▸ EXERCISE DESCRIPTION: Please pick out every line in the entries below that contains the string "text" and copy each of those lines in full. Case counts when matching.
-- BEGIN --
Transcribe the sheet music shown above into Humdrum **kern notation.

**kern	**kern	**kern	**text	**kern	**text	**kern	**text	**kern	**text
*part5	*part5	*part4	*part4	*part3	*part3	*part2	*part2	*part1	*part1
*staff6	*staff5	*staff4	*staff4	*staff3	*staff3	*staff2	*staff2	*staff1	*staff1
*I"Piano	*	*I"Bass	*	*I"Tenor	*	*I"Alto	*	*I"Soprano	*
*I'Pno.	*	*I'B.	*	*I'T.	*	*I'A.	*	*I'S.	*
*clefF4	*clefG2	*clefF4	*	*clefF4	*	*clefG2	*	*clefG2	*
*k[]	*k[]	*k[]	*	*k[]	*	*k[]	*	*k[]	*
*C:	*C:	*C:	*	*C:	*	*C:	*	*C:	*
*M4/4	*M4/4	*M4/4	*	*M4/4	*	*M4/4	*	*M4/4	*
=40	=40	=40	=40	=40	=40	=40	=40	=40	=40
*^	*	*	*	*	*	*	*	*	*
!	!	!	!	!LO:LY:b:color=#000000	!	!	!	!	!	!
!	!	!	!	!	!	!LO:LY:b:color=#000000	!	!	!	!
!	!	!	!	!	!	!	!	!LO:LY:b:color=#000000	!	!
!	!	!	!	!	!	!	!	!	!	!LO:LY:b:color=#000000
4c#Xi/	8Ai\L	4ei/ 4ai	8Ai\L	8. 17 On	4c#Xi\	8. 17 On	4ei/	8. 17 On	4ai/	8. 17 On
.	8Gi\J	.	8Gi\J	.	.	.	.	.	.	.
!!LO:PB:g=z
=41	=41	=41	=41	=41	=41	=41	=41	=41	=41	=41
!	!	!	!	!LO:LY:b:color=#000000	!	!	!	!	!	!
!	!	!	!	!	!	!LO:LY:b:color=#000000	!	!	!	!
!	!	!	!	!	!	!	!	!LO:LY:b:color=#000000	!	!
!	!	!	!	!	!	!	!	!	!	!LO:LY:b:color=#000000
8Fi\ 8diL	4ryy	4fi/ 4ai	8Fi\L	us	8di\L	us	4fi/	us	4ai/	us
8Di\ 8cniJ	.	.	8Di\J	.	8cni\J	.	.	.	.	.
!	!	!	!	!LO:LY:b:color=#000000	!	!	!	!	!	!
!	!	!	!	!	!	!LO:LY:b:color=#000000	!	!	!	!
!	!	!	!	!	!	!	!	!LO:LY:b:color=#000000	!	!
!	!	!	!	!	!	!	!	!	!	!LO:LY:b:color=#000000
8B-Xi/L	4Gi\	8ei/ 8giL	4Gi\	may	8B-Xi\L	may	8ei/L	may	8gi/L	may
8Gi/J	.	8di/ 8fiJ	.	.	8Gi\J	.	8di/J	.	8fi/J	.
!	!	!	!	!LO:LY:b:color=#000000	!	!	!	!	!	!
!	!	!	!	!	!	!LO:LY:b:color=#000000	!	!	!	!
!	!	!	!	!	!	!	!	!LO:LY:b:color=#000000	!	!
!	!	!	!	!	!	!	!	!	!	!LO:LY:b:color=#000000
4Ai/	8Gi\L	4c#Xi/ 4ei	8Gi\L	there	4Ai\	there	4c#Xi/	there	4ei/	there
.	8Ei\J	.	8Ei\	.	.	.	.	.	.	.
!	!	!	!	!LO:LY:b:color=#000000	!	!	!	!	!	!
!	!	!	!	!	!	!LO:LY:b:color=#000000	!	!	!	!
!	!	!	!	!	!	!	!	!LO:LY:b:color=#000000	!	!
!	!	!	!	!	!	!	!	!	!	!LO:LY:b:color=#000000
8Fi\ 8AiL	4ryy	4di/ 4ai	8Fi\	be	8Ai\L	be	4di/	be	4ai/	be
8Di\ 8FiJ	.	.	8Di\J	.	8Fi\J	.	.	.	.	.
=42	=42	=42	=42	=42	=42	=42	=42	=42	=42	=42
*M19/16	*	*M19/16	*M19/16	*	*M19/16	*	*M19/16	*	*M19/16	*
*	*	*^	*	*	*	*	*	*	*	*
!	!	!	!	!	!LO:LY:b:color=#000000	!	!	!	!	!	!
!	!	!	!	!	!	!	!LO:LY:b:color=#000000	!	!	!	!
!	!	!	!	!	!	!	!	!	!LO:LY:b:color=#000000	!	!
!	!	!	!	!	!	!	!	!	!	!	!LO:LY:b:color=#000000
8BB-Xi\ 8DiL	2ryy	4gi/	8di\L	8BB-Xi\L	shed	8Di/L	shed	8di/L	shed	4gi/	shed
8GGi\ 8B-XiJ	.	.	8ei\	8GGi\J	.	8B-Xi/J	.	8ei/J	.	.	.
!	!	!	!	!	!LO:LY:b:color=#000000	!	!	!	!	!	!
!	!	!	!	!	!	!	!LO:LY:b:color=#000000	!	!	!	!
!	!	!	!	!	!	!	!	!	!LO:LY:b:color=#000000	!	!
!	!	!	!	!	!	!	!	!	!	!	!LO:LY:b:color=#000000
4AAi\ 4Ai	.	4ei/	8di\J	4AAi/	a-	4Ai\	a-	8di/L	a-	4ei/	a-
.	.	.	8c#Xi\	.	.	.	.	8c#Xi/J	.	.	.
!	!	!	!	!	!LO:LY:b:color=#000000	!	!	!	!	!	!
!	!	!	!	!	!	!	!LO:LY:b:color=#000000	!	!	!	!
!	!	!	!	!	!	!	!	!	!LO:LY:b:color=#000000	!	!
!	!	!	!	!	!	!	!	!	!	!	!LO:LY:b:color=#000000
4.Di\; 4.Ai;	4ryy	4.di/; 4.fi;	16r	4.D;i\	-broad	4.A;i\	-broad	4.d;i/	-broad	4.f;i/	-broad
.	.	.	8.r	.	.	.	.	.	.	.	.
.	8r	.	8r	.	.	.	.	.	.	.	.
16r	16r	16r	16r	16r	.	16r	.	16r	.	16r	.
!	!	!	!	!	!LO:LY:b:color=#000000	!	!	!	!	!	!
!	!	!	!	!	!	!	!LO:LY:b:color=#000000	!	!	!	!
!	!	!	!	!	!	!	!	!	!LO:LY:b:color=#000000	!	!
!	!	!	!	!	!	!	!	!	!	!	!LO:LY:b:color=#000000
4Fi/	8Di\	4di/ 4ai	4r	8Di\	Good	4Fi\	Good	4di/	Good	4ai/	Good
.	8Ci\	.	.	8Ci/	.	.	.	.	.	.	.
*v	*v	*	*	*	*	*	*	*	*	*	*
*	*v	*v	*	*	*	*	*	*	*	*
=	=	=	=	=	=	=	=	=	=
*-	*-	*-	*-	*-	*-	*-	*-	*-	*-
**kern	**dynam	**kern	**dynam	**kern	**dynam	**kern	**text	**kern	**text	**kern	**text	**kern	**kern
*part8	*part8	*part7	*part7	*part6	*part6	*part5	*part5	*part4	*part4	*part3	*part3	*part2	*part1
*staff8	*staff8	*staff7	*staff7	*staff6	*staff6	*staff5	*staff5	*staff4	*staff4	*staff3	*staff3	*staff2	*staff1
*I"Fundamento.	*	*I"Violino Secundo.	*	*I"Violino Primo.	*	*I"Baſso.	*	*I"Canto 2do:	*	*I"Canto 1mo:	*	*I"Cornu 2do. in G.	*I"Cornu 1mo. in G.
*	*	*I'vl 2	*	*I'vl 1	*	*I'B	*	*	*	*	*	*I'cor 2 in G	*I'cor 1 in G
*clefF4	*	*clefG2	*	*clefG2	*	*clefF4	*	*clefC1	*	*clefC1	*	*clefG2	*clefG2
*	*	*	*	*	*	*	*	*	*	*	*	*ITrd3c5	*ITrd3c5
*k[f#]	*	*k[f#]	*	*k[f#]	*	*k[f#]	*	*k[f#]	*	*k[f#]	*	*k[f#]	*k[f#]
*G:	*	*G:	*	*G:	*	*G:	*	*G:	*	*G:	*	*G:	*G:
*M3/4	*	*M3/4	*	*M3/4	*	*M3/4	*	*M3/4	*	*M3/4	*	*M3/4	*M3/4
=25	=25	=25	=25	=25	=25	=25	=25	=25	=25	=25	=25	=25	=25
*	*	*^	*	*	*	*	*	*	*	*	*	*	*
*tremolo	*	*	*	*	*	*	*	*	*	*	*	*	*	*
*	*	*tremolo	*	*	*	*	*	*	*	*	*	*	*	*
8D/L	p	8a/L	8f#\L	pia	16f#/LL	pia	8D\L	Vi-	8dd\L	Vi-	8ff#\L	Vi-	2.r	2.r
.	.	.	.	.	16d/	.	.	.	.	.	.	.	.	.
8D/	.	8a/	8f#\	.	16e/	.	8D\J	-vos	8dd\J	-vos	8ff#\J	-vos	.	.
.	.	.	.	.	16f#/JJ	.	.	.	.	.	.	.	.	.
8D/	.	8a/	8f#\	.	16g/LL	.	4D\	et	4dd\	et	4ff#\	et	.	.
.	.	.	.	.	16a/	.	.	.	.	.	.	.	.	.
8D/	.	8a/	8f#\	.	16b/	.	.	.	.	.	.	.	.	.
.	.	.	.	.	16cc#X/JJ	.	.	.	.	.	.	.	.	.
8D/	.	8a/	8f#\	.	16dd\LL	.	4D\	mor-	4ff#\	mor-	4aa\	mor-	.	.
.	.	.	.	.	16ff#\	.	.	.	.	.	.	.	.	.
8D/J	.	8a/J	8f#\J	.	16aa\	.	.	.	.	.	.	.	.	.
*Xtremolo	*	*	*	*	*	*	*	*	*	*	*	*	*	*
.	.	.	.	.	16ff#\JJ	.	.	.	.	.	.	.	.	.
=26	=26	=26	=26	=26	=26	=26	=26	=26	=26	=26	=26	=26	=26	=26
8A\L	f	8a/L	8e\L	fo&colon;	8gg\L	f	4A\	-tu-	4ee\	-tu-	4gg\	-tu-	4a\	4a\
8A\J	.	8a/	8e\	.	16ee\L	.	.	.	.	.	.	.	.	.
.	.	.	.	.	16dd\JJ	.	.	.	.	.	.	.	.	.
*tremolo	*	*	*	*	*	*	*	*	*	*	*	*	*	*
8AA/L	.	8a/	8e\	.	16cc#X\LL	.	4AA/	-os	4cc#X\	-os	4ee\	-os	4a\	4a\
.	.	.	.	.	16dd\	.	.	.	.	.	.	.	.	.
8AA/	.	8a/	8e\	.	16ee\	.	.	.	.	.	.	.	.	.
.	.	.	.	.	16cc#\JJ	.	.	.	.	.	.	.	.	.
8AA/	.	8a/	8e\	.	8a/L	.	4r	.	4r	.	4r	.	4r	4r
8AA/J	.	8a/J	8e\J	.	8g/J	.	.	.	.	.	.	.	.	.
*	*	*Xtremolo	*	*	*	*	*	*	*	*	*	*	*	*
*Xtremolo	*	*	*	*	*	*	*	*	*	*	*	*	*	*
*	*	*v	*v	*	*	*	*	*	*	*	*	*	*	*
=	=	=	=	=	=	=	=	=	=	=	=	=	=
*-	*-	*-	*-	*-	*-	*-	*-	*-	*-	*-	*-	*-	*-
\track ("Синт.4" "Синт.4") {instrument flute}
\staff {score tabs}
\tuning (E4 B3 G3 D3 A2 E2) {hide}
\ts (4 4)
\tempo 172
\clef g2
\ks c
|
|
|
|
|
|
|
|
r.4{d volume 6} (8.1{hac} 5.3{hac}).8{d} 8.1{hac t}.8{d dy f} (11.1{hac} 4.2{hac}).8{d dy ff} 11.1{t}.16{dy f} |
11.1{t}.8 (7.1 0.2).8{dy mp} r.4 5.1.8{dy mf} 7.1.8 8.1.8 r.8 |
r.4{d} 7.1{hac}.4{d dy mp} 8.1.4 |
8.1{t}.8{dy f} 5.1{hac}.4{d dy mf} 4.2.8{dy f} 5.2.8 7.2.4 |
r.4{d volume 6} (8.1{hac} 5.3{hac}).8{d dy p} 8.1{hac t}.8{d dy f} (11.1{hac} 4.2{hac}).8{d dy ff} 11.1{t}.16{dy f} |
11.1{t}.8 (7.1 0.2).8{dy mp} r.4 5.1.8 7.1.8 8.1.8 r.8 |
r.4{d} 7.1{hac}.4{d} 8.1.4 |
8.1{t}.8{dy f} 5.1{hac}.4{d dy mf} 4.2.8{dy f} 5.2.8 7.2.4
-- END --
▸ COMPLETE OUTPUT:
**kern	**kern	**kern	**text	**kern	**text	**kern	**text	**kern	**text
**kern	**dynam	**kern	**dynam	**kern	**dynam	**kern	**text	**kern	**text	**kern	**text	**kern	**kern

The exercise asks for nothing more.